Integrating plasmonic effect and nano-heterojunction formation for boosted light harvesting and photocatalytic performance using CaWO4/Ag2MoO4 and its antibacterial applications

In the present work, CaWO4/Ag2MoO4 nanohybrid was synthesized by sono-chemical method. Fourier-transform infrared spectroscopy (FTIR), UV–visible diffuse reflectance spectroscopy (UV–vis DRS), X-ray photoelectron spectroscopy (XPS), X-ray diffraction (XRD), high resolution transmission electron microscopy (HRTEM), energy dispersive X-ray spectroscopy (EDAX) and BET surface area analyzer were used to characterize the structure and optical properties of CaWO4/Ag2MoO4 nanohybrid. The HRTEM image represents the formation of CaWO4/Ag2MoO4 nanohybrid with clear facets and narrow size range.
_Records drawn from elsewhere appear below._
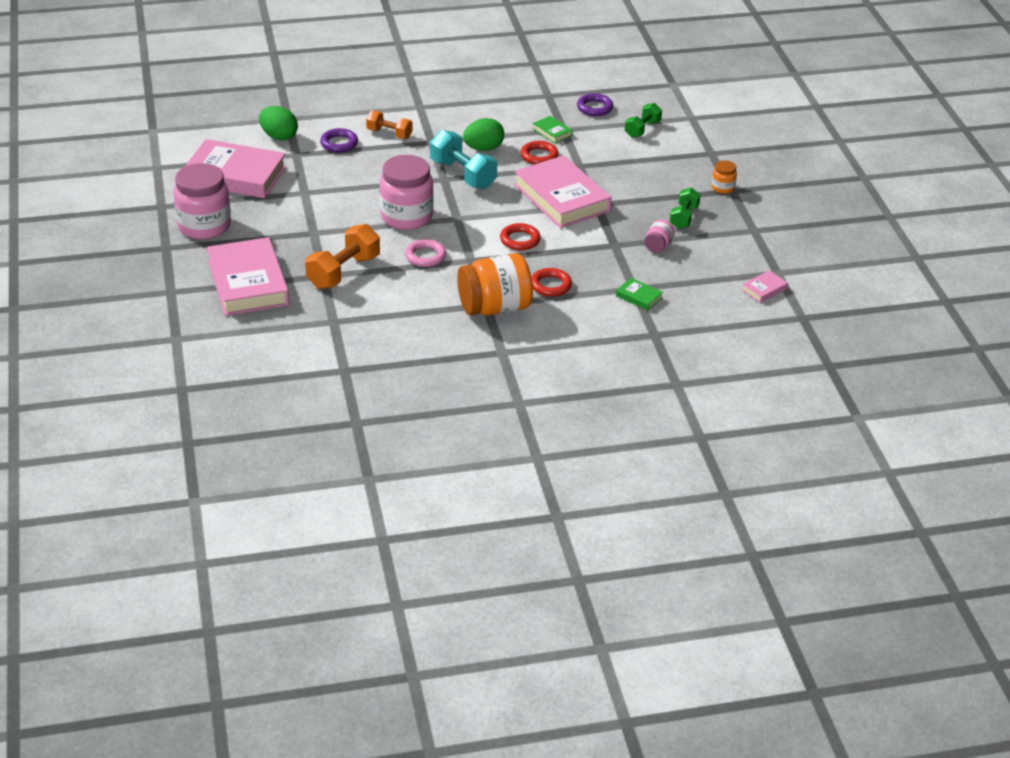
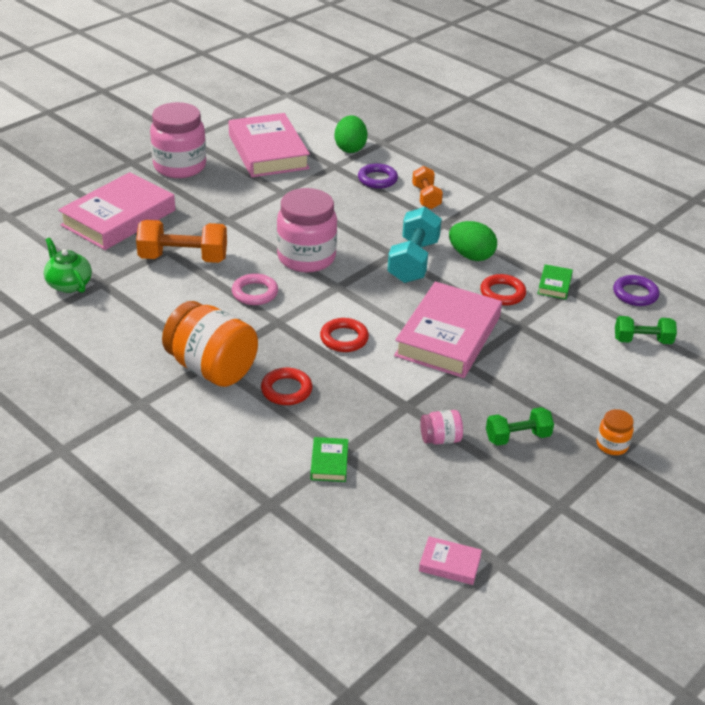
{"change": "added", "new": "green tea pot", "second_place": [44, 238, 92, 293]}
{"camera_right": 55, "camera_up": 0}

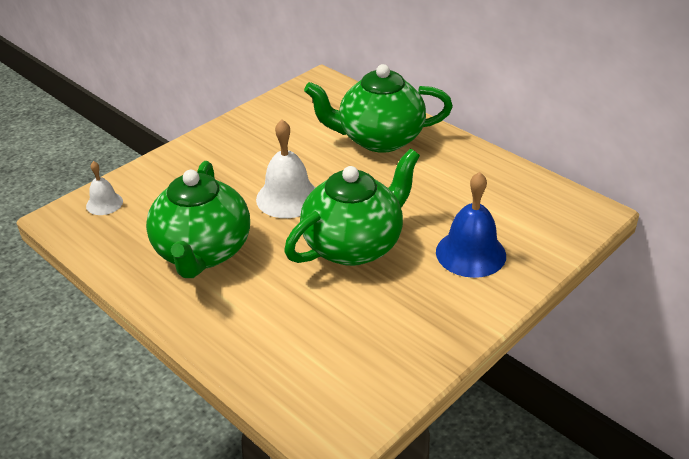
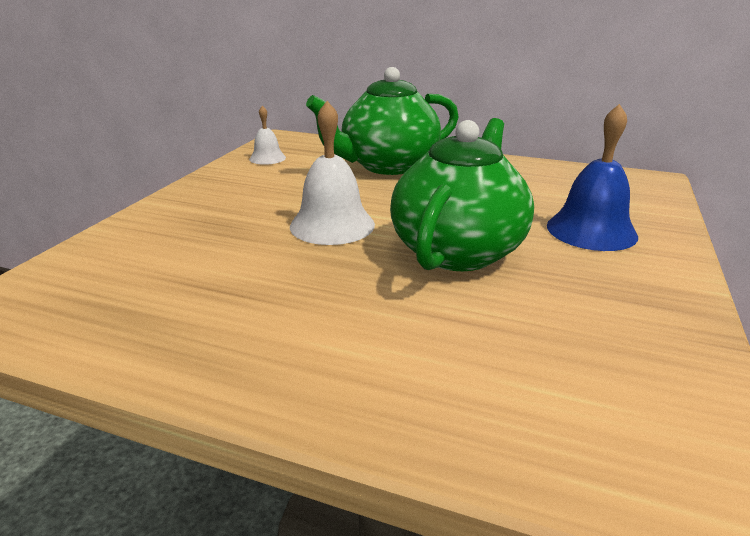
{"change": "moved", "old": "pure white bell", "first_place": [86, 161, 123, 215], "second_place": [249, 106, 286, 165]}
{"change": "removed", "old": "green tea pot", "first_place": [146, 161, 250, 278]}
{"camera_right": -25, "camera_up": -10}

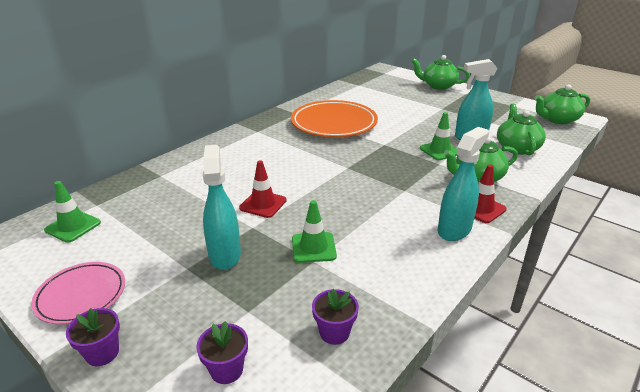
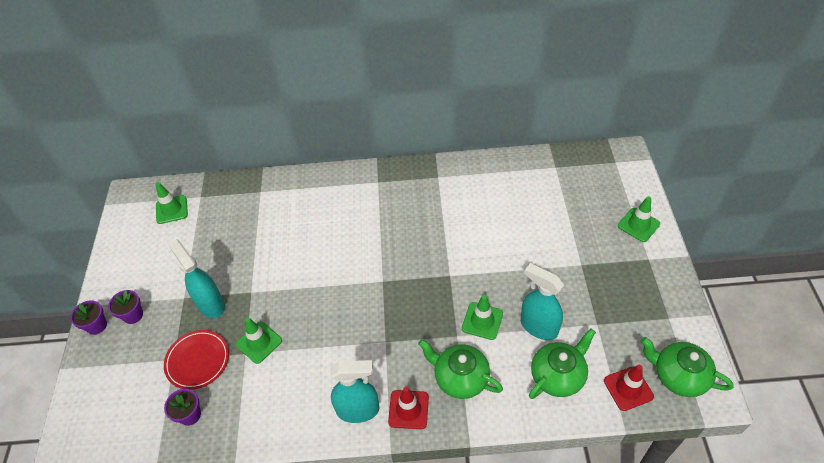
{"change": "replaced", "old": "green tea pot", "new": "green traffic cone", "first_place": [411, 55, 470, 90], "second_place": [618, 196, 660, 242]}
{"change": "removed", "old": "orange dinner plate", "first_place": [291, 100, 378, 137]}
{"change": "turned", "old": "turquoise spray cleaner", "first_place": [203, 145, 241, 270], "second_place": [168, 239, 225, 318], "degrees": -75}
{"change": "moved", "old": "scarlet traffic cone", "first_place": [239, 161, 287, 218], "second_place": [604, 365, 654, 411]}
{"change": "removed", "old": "pink dinner plate", "first_place": [31, 262, 125, 324]}
{"change": "moved", "old": "royal purple flower pot", "first_place": [196, 321, 248, 384], "second_place": [108, 290, 143, 324]}
{"change": "added", "new": "scarlet dinner plate", "second_place": [164, 330, 229, 390]}
{"camera_right": 50, "camera_up": 20}

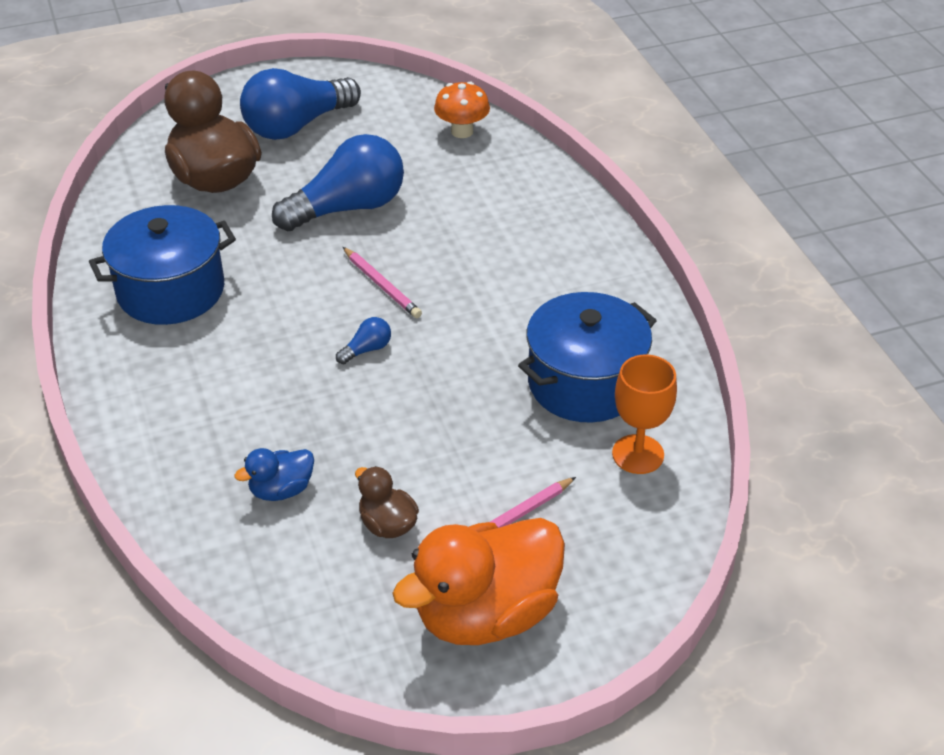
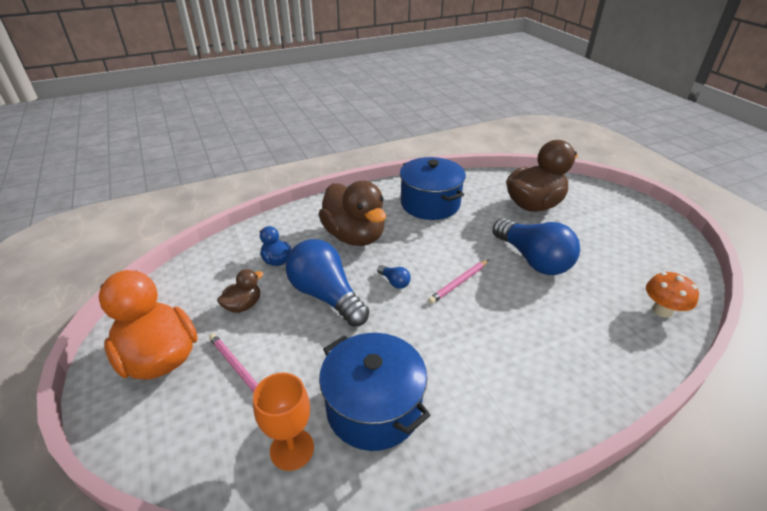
{"change": "moved", "old": "blue lightbulb", "first_place": [240, 68, 361, 140], "second_place": [286, 239, 369, 327]}
{"change": "added", "new": "dark brown toy duck", "second_place": [319, 181, 386, 246]}
{"camera_right": 85, "camera_up": -5}

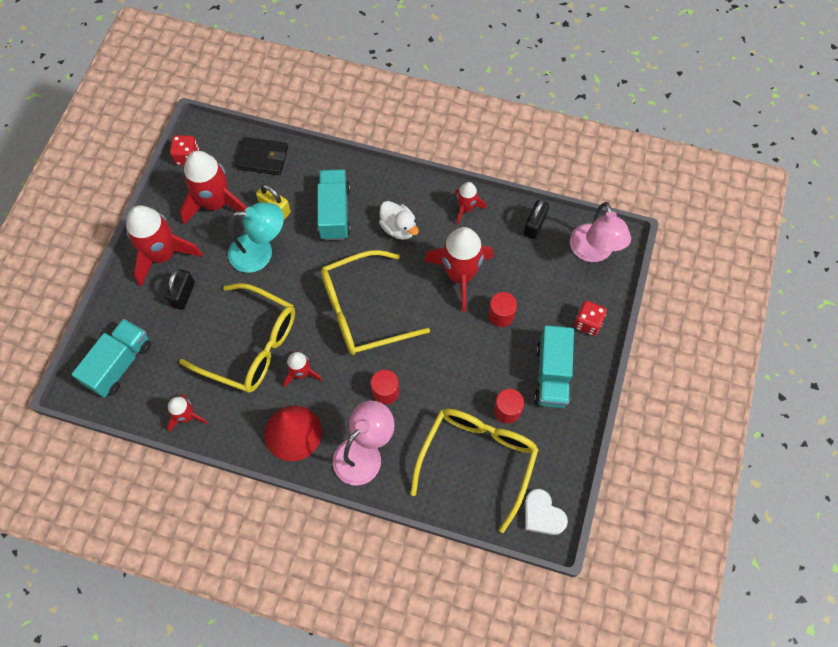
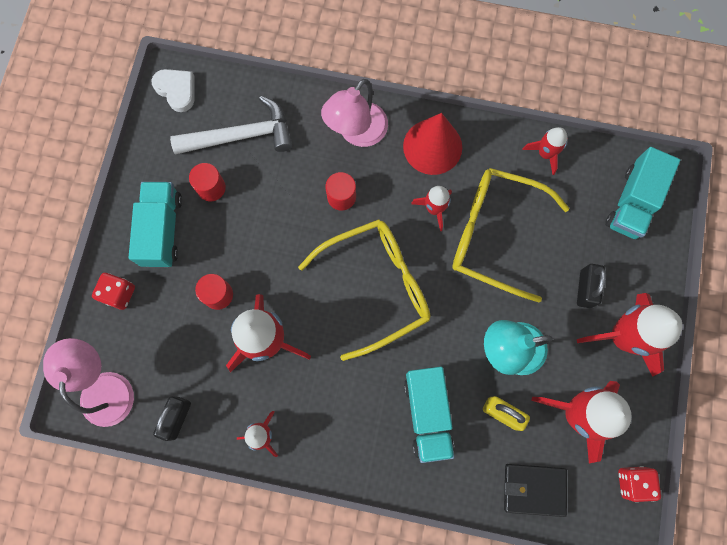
{"change": "removed", "old": "pure white toy duck", "first_place": [379, 201, 419, 240]}
{"change": "replaced", "old": "bright yellow eyeglasses", "new": "pure white carpenter's hammer", "first_place": [410, 408, 539, 533], "second_place": [170, 96, 293, 154]}
{"camera_right": 175, "camera_up": 10}

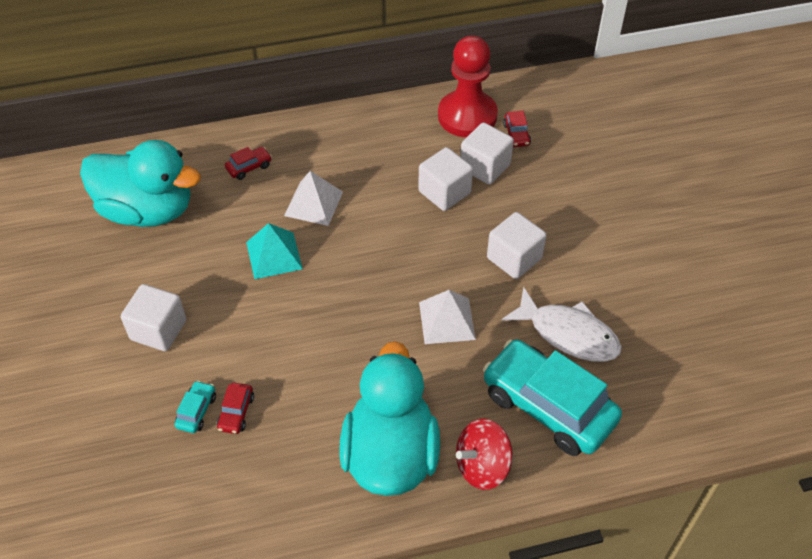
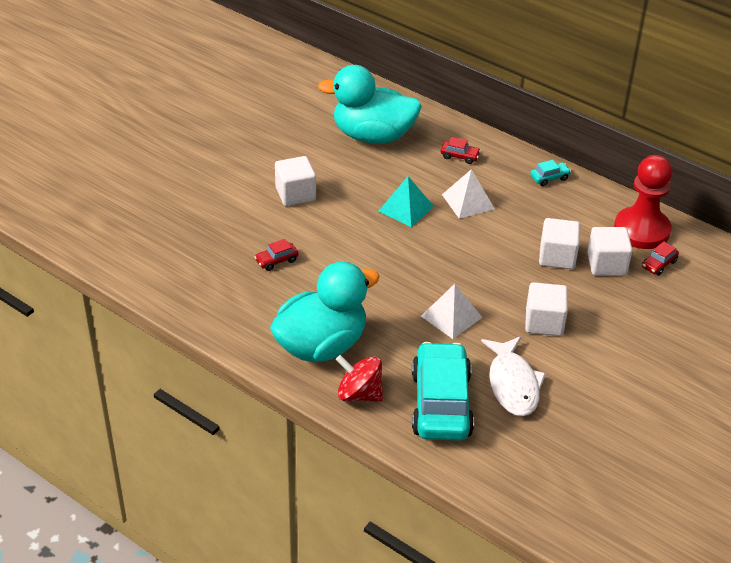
{"change": "turned", "old": "turquoise toy duck", "first_place": [80, 140, 201, 227], "second_place": [318, 65, 422, 144], "degrees": 120}
{"change": "moved", "old": "turquoise toy car", "first_place": [175, 380, 216, 433], "second_place": [530, 160, 571, 186]}
{"camera_right": 50, "camera_up": -10}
The XRD results showed that CaWO4/Ag2MoO4 nanohybrid composed of combined phases of CaWO4 and Ag2MoO4. A red-shift was observed in the optical absorption of nanohybrid after loading Ag2MoO4 on CaWO4. The photodegradation of MB by CaWO4/Ag2MoO4 nanohybrid (91.4%) showed excellent performance when compared with the pure Ag2MoO4 (59.6%) and CaWO4 (14.3%) under visible light. The scavenging test revealed that the key species responsible for the degradation of MB dye was hydroxide radical (•OH). The degradation of MB was well fitted to the pseudo-first-order kinetics with a high regression coefficient value (R2 > 0.95). The photostability and reusability of the nanohybrid was studied and the nanohybrid showed almost same degradation efficiency even at 6th cycle. The nanohybrid showed enhanced antimicrobial activity against Escherichia coli and Bacillus subtilis. Therefore, CaWO4/Ag2MoO4 nanohybrid photocatalyst can be used as an effective candidate for environmental remediation through photocatalysis and bactericidal applications.